1879: Let There Be Light

125 Years Ago

At 9:00 a.m. on October 22, Charles Batchelor, a researcher in Thomas Edison’s “invention factory” in Menlo Park, New Jersey, sat down to record the results of the previous day’s work. “We made some very interesting experiments on straight carbons made from cotton thread … ,” he began. The results were interesting indeed. Earlier that month, after more than a year of frustrating efforts trying to make an incandescent light with platinum wire, Edison and his colleagues had struck out in a different direction, using filaments made of carbon instead. That had proved to be the key decision in the invention of Edison’s light bulb.

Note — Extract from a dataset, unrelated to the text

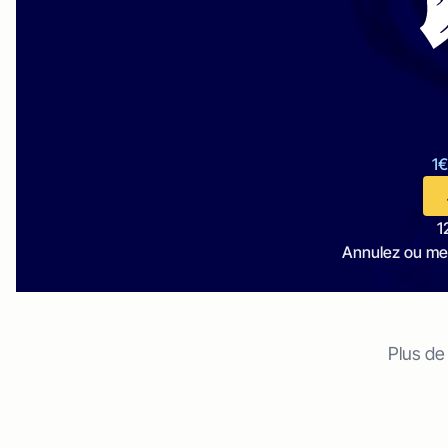
1€
1
Annulez ou me
Plus de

The experiments of October 21 yielded the first truly promising results for the weary lab workers. Most notably, when a filament made of ordinary thread was carbonized and hooked up to an electrical circuit, it glowed from 1:30 a.m. to 3:00 p.m. After the power was increased, it shone even brighter for another hour before finally breaking. Here was the first clear evidence that Edison and his men were on the right track, and they worked eagerly to improve and refine their design. By the end of the year, they had the technology well enough under control to make a grand public demonstration with more than 50 shining bulbs.

Little of what went into Edison’s electric light was completely new. Researchers had been trying to make incandescent lights since 1820, mostly with spirals of thin platinum wire, which was chosen for its high melting point. In 1860 the British scientist Joseph Swan patented an incandescent lamp with a carbonized paper filament, and by the late 1870s he, too, was getting excellent results with carbonized cotton thread.

Still, there was enough novelty in Edison’s design to justify a patent, which he quickly took out. Until it expired, he dominated the American market for electric lighting, supplying about 75 percent of the nation’s bulbs along with, in many cases, the power to light them. Swan controlled most of Britain’s electric-lighting business until his company and Edison’s British subsidiary merged in 1883. Edison rolled up 1,093 patents before he was finished inventing, while Swan, who had previously invented the dry photographic plate, did not do badly either, developing a process for making artificial fibers that remains in use in the textile industry to this day.